OK. I might have to look at the IR then since I am interested in the
particular instructions that make up the computation not the abstract
"arithmetic".
(Btw, I'm sure you're aware of this, but "x +nsw y" by itself does not
guarantee no-wrap, it only does so if "x +nsw y" is used in a
side-effecting way.)
I was not (in particular) but that makes sense. For my work the poison
value will (almost) always cause a side-effect to have undefined
behaviour so that should not be a problem.
getNoWrapFlagsFromUB() avoids the problem above by adding NSW
(resp. NUW) to operations on add recurrences (i.e. an add-rec + 2,
say) that are guaranteed to execute at least once per loop iteration.
Thus we are guaranteed that the *arithmetic operation* (not //that//
specific instruction, but the arithmetic itself) does not overflow on
any iteration and thus can be safely marked as non-wrapping, since if
it didn't the program is guaranteed to be UB.

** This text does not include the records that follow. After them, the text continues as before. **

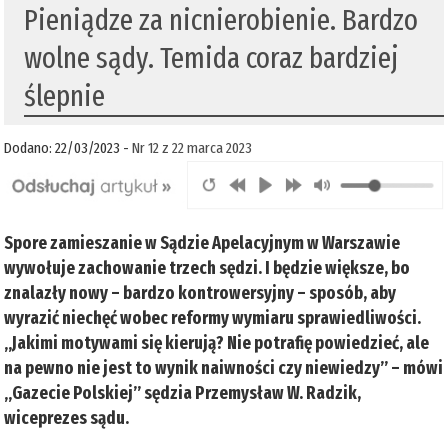
Pieniądze za nicnierobienie. Bardzo
wolne sądy. Temida coraz bardziej
ślepnie
Dodano: 22/03/2023 -
Nr 12 z 22 marca 2023
Spore zamieszanie w Sądzie Apelacyjnym w Warszawie
wywołuje zachowanie trzech sędzi. I będzie większe, bo
znalazły nowy – bardzo kontrowersyjny – sposób, aby
wyrazić niechęć wobec reformy wymiaru sprawiedliwości.
„Jakimi motywami się kierują? Nie potrafię powiedzieć, ale
na pewno nie jest to wynik naiwności czy niewiedzy” – mówi
„Gazecie Polskiej” sędzia Przemysław W. Radzik,
wiceprezes sądu.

Mh, I have to think about this a bit...
Is there any plan to use e.g., post-dominance information to
propagate wrapping flags? If x +nsw y post-dominates the entry block
[and is used in some side-effect instruction] the SCEV could be marked
as non-wrapping, couldn't it? How do you determine if the operation will
poison a side-effect instruction anyway?
[0]: IOW, we don't "key" on the no-wrap tag, we just key on the
arithmetic bits of the operation and mutate SCEV expression in-place
when we discover NUW / NSW.
-- Sanjoy
Cheers,
Johannes
Johannes Doerfert wrote:
> Is there any plan to use e.g., post-dominance information to
> propagate wrapping flags?
None that I'm aware of.
> If x +nsw y post-dominates the entry block
> [and is used in some side-effect instruction] the SCEV could be marked
> as non-wrapping, couldn't it?
Yes, but we have to be careful to account for exceptions, infinitely
looping functions, exit(0) etc. I.e. in
void foo() {
use(x + y);
exit(0);
use(x +nsw y);
}
the nsw in the later x+y cannot be transferred to the former x+y
(assume use is a side effecting use).
> How do you determine if the operation will
> poison a side-effect instruction anyway?
SCEV uses llvm::isKnownNotFullPoison for this.
-- Sanjoy
Hi Johannes,
Sanjoy has given you great information already.
Hi Bjarke,
Thanks for your response. I agree that Sanjoy's email already answered
my question. To be honest, I am not 100% sure about the loop code and
the consequences but that doesn't matter to much at the moment. What
matters is that I have made progress on explaining the mismatch between
the ScalarEvolution results and what I would have expected, or better,
liked. At the moment I think that the context in-sensitivity of
ScalarEvolution is what is preventing me from the results I would like
to see. Therefor, I have to look at the IR during Polly's context
sensitive analysis/modeling step. As our "context" includes information
about possibly "non-returning function calls", infinite loops, etc. I
think that should allow to get precise but also sound results.
Thank you both again,
Johannes
Replace context with flow in the last mail... sry.